In this context, the notation $a^b$ is the size of the set of functions from a set of size $b$ to one of size $a$. For example, you can check for yourself that there are exactly 8 possible functions from a set of size 3 to one of size 2.

The notation $n^{\aleph _0}$ means the number of dfferent fuctions from $\Bbb N$ to a set with $n$ elements. We can take our set of $n$ elements to be $\{0,1,2,\ldots ,n-1\}$. And we can understand a function from $\Bbb N$ to $\{0,1,2,\ldots ,n-1\}$ as an infinite sequence of elements of $\{0,1,2,\ldots ,n-1\}$. ( In fact, this is the formal definition of “sequence”.)

It can be shown that for $n≥2$ the set of sequences is always the same size. Here is one unusually straightforward example. Suppose $b_1, b_2, b_3, b_4,\ldots$ is a sequence whose elements are all $0$’s and $1$’s. Then $$b_1\cdot 2+b_2, b_3\cdot2+b_4, \ldots$$ is a sequence whose elements are all from $\{0,1,2,3\}$, and each sequence of elements of $\{0,1,2,3\}$ similarly corresponds to exactly one sequence of elements of $\{0,1\}$.

For other $n≥2$ the situation is the same. Note that each real number between 0 and 1 usually corresponds to a single sequence of elements of $\{0,1,\ldots n-1\}$: its representation as a sequence of base-$n$ digits. (There are some exceptions, but only a few, and these don't affect the final count.)

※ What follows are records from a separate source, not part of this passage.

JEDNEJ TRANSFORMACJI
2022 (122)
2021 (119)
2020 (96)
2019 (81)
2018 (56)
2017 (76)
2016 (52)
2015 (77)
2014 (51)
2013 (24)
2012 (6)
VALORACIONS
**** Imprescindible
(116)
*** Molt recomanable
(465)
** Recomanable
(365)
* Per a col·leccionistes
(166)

For $n=1$ the situation is simpler. There is only one sequence: $$1,1,1,1,1,\ldots$$ so $$1^{\aleph_0}=1.$$

For $n=0$, there are no sequences because the set of permitted elements is empty: $$0^{\aleph_0}=0.$$

It can be shown that $\aleph_0^{\aleph_0} =2^{\aleph_0}$. But $\aleph_{\aleph_0}$ (usually written $\aleph_\omega$ for technical reasons) is much, much larger, far larger than $\aleph_1$.